Overlapping Geographies: Monasteries and Rural Society in Early Islamic Iraq
Jeffrey Haines (Ph.D Candidate in the History Department at the University of Washington, Seattle)
June 18, 2019 6:00 pm (c.t.), Universität Hamburg, Edmund-Siemers-Allee 1, AS-Saal, 20146 Hamburg
Abstract: The early Islamic Empire’s policy of religious tolerance meant that Christians, Sabians, Jews and others continued to constitute majority populations of entire regions for centuries after the initial conquest. This was particularly true of the hills north of Mosul, where the rugged terrain and an abundance of Christian monasteries created a rich literary tradition focused on monastic rather than urban centers. This alternative tradition gives a glimpse into the world of the Islamic countryside and its everyday affairs, far from the concerns of cities and courts.
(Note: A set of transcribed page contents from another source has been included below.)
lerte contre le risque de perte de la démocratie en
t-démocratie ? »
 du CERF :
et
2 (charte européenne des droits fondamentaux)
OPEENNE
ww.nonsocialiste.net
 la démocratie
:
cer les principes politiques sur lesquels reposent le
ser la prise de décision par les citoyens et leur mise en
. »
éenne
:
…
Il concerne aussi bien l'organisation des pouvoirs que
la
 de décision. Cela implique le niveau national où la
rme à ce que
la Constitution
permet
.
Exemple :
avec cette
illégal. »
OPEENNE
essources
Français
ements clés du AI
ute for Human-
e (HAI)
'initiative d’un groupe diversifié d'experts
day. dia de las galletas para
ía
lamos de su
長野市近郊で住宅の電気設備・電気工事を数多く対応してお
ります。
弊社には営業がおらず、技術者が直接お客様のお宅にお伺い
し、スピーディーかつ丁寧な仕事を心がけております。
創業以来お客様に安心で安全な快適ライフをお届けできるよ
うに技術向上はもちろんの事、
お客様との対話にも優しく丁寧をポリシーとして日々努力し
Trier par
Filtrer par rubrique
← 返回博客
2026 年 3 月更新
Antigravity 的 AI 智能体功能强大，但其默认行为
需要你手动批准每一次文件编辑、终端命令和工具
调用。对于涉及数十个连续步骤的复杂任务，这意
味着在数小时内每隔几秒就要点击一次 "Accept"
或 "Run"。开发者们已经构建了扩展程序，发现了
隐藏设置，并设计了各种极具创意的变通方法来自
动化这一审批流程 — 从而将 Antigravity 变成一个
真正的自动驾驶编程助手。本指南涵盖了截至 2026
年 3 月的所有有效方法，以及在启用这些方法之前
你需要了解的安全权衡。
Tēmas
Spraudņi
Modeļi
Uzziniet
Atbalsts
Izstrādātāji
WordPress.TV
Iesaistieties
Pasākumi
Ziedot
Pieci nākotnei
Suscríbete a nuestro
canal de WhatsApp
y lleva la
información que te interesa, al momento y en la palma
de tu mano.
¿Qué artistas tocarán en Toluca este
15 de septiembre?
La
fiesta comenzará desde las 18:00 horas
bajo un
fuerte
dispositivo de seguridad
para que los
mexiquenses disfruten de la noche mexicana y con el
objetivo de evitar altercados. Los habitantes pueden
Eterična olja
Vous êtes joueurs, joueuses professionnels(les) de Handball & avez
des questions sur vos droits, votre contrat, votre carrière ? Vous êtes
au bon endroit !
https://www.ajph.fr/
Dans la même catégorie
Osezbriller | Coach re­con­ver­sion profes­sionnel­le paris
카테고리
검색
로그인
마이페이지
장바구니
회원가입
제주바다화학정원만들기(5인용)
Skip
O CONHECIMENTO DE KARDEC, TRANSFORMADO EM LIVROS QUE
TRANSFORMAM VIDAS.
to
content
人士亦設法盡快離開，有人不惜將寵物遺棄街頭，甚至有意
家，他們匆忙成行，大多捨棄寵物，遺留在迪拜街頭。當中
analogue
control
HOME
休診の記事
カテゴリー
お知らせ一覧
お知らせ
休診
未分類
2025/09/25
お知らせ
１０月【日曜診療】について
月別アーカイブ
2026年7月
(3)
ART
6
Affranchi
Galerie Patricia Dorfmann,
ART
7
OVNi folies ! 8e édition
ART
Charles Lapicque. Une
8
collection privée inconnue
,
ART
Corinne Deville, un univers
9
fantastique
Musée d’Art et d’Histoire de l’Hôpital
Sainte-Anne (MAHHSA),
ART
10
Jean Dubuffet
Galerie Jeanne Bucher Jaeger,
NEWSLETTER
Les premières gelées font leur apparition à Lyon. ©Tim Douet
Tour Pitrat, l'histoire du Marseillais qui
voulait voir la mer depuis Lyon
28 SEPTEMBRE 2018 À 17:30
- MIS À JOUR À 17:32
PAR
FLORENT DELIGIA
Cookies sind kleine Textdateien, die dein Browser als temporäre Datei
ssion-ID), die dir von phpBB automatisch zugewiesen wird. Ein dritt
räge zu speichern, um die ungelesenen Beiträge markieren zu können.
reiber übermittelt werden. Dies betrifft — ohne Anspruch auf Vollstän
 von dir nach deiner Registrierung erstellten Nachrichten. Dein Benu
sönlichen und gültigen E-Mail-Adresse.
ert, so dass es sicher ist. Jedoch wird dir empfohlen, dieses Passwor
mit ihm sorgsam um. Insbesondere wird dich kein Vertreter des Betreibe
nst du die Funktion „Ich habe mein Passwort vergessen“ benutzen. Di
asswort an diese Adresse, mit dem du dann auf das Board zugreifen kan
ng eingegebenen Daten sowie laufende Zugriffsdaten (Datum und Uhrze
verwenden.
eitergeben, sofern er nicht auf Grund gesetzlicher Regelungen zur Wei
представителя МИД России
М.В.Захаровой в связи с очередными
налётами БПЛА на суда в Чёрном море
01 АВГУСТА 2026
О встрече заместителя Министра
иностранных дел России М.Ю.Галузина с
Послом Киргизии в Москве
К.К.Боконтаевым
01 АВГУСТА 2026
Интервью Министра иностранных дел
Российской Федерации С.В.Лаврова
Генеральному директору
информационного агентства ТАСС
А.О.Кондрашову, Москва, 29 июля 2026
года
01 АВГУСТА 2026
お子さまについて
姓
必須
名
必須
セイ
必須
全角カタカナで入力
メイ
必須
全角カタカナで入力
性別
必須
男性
Using a series of East Syrian hagiographies written between the 7th and the 10th century AD (1st-4th century AH), this paper will reconstruct some of the ways that rural Christian populations imagined their place in the early Islamic world. Rather than depicting themselves as merely the outlying hinterlands of cities like Mosul and Baghdad, the authors of these hagiographies consistently described themselves squarely at the heart of several overlapping networks – local, sacred, and ecclesiastical – demonstrating both how lowland cities exerted a pull on groups in the countryside and how those groups themselves contextualized and reinterpreted that influence.
Jeffrey Haines is a Ph.D Candidate in the History Department at the University of Washington, Seattle. His research project, titled: Mosul’s Hinterland: Monastery and Village in Early Islamic Iraq and Anatolia, uses Syriac monastic histories to examine the relationship between rural communities, spiritual centers, and the broader Islamic world.